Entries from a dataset
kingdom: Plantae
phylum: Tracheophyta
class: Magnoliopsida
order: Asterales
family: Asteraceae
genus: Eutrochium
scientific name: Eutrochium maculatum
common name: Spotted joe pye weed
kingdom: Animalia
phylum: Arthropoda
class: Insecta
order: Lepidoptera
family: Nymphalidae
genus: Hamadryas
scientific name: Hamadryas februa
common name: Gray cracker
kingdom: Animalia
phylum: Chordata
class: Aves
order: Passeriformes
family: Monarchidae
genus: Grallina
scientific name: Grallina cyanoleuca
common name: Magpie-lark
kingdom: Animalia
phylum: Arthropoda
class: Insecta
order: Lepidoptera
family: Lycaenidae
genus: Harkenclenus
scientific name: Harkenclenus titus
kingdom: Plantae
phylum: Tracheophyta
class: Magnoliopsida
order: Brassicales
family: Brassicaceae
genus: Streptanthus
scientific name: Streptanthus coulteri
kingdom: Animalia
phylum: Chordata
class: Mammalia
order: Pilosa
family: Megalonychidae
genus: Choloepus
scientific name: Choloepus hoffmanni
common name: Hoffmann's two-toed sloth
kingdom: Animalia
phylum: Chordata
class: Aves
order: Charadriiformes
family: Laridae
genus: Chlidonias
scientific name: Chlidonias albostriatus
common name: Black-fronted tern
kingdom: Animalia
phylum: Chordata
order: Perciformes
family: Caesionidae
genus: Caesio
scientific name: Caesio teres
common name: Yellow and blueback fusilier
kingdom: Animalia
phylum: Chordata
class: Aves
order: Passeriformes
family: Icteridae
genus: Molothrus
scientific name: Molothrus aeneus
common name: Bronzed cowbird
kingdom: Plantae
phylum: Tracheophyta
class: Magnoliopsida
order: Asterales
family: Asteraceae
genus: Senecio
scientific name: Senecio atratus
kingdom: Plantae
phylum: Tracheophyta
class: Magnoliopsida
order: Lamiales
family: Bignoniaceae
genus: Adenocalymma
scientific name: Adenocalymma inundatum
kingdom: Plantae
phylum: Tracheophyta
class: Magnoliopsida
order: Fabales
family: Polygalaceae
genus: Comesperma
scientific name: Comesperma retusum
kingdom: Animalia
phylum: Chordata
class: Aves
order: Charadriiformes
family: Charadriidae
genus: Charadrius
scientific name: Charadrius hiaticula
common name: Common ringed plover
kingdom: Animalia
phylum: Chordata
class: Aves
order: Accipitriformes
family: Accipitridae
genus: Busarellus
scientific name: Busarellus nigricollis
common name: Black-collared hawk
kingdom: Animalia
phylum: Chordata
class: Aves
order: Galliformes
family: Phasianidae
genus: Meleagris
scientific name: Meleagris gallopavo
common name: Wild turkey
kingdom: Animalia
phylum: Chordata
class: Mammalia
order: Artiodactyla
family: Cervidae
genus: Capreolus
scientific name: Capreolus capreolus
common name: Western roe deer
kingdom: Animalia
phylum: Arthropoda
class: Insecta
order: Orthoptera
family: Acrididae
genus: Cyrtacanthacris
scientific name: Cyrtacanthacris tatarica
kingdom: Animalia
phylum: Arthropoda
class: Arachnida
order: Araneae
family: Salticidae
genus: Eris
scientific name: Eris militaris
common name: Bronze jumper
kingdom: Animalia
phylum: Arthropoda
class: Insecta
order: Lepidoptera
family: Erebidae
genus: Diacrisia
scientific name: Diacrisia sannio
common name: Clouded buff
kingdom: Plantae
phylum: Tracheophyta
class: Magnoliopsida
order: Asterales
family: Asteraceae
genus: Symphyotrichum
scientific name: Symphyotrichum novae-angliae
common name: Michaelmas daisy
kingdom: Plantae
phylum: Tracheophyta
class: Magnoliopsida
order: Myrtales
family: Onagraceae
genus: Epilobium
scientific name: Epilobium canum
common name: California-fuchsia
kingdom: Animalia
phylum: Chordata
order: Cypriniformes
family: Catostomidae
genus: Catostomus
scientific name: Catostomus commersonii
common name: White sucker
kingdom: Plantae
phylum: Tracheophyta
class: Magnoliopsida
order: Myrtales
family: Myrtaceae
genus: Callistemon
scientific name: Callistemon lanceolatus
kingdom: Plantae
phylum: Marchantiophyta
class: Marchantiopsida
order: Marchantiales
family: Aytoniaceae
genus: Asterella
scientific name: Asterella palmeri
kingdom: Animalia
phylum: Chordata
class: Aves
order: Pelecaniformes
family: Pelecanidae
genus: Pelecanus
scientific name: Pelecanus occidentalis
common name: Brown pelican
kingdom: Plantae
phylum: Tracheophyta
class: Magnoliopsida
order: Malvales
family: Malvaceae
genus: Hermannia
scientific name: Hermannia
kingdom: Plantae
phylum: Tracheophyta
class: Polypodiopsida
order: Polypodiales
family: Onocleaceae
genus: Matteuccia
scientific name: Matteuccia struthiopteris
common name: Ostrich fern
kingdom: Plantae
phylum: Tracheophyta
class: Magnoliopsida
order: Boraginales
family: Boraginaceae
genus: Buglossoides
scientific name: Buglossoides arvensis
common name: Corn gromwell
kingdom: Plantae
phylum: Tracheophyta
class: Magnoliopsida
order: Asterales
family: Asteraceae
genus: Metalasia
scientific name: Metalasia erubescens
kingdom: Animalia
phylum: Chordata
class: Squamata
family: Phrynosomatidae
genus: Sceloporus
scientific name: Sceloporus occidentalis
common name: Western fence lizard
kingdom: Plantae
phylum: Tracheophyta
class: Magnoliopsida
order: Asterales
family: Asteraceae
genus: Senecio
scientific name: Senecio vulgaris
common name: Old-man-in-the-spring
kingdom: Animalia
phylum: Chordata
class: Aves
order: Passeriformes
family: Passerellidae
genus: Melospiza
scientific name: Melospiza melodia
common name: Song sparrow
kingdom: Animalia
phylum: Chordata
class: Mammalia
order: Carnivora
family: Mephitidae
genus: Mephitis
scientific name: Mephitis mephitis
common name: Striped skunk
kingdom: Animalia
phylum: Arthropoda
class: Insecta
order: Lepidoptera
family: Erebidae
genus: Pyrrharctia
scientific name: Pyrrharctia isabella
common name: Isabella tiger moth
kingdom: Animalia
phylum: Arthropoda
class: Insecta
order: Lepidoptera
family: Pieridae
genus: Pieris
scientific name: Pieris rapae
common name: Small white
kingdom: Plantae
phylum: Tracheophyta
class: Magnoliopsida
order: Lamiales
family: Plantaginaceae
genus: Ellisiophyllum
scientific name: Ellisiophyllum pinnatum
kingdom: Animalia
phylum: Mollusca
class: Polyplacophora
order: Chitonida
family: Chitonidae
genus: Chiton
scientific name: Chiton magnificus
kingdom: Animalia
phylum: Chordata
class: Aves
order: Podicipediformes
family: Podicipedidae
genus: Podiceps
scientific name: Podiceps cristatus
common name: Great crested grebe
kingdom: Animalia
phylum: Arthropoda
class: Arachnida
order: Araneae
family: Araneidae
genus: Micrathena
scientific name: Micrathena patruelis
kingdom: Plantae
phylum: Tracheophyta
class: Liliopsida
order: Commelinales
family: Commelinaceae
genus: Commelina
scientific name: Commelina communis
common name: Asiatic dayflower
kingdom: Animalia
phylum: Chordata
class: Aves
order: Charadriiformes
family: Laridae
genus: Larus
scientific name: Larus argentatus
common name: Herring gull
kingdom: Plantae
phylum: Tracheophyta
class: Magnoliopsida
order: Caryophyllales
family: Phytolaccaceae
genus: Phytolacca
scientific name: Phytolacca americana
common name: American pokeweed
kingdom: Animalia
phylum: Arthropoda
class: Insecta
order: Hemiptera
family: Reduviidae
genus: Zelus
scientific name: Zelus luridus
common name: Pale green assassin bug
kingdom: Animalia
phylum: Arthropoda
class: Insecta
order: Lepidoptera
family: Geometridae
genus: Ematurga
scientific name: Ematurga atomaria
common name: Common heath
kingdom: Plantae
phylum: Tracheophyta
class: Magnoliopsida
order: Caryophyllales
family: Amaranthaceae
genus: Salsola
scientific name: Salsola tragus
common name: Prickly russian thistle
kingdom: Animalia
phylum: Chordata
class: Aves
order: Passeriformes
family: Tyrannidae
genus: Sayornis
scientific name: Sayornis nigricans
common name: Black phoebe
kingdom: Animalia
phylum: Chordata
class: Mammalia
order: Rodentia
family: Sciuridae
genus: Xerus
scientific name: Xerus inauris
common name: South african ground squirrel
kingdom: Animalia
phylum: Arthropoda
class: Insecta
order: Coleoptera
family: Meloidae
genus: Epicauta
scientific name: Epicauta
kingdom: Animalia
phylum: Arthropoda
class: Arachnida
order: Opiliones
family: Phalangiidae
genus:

▶ [Written task] Write out these lines exactly, starting at the line that contains "family: Megalonychidae" and ending after the line that contains "common name: Black-fronted tern".

▶ [Result of the task]
family: Megalonychidae
genus: Choloepus
scientific name: Choloepus hoffmanni
common name: Hoffmann's two-toed sloth
kingdom: Animalia
phylum: Chordata
class: Aves
order: Charadriiformes
family: Laridae
genus: Chlidonias
scientific name: Chlidonias albostriatus
common name: Black-fronted tern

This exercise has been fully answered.